_Records from a collection:_
------------------------------------------------------------

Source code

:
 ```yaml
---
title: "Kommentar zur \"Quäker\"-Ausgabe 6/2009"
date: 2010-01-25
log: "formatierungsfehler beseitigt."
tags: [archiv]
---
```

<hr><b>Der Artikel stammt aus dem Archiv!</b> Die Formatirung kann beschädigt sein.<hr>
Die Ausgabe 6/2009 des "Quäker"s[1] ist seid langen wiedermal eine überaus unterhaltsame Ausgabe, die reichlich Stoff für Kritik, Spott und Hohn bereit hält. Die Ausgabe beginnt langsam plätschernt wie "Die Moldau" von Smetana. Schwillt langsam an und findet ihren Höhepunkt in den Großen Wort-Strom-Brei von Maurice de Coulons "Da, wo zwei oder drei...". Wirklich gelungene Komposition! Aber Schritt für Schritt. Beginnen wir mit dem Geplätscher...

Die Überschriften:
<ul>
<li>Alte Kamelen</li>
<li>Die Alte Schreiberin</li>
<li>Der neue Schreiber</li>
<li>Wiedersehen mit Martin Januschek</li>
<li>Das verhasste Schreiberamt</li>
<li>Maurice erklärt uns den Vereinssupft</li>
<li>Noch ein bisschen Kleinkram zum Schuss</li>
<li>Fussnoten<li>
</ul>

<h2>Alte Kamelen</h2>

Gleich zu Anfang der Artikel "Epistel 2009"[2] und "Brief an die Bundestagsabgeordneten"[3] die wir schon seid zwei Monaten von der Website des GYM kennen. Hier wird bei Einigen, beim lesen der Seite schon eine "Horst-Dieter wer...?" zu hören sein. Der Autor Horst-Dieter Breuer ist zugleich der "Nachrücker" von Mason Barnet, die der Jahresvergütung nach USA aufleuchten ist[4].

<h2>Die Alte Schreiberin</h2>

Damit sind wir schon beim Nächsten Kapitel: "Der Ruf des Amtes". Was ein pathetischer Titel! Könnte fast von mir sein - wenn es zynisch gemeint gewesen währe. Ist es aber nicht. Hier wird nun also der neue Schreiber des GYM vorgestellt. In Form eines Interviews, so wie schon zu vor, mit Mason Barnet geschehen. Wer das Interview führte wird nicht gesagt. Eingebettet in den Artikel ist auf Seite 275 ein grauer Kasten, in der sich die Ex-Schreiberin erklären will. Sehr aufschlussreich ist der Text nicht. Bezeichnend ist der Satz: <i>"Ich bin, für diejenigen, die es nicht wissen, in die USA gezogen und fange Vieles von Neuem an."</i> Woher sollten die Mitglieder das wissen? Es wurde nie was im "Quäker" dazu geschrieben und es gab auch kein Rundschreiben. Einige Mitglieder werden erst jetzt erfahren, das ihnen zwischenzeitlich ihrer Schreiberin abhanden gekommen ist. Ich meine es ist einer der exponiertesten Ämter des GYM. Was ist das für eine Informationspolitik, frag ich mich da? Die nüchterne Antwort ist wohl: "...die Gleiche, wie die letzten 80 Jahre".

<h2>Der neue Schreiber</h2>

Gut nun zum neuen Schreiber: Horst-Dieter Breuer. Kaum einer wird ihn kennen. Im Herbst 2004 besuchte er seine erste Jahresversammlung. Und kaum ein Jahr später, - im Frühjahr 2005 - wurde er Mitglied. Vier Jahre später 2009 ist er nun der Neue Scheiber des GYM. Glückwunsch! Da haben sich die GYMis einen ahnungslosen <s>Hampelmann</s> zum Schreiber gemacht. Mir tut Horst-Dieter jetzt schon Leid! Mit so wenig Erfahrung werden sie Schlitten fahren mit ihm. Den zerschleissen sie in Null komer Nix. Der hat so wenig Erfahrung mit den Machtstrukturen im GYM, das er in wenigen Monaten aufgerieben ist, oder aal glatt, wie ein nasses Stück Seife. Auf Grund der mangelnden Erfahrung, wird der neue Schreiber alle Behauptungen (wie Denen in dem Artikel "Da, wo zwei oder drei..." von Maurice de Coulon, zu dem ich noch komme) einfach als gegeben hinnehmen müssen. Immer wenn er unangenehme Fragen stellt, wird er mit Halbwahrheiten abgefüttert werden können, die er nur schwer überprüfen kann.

------------------------------------------------------------

_WHAT YOU WILL DO:_
Set down, exactly as they appear, the lines above from the first one to the line that holds "<h2>Alte Kamelen</h2>", both included, please, and no others.

_WRITTEN RESPONSE:_
Source code

:
 ```yaml
---
title: "Kommentar zur \"Quäker\"-Ausgabe 6/2009"
date: 2010-01-25
log: "formatierungsfehler beseitigt."
tags: [archiv]
---
```

<hr><b>Der Artikel stammt aus dem Archiv!</b> Die Formatirung kann beschädigt sein.<hr>
Die Ausgabe 6/2009 des "Quäker"s[1] ist seid langen wiedermal eine überaus unterhaltsame Ausgabe, die reichlich Stoff für Kritik, Spott und Hohn bereit hält. Die Ausgabe beginnt langsam plätschernt wie "Die Moldau" von Smetana. Schwillt langsam an und findet ihren Höhepunkt in den Großen Wort-Strom-Brei von Maurice de Coulons "Da, wo zwei oder drei...". Wirklich gelungene Komposition! Aber Schritt für Schritt. Beginnen wir mit dem Geplätscher...

Die Überschriften:
<ul>
<li>Alte Kamelen</li>
<li>Die Alte Schreiberin</li>
<li>Der neue Schreiber</li>
<li>Wiedersehen mit Martin Januschek</li>
<li>Das verhasste Schreiberamt</li>
<li>Maurice erklärt uns den Vereinssupft</li>
<li>Noch ein bisschen Kleinkram zum Schuss</li>
<li>Fussnoten<li>
</ul>

<h2>Alte Kamelen</h2>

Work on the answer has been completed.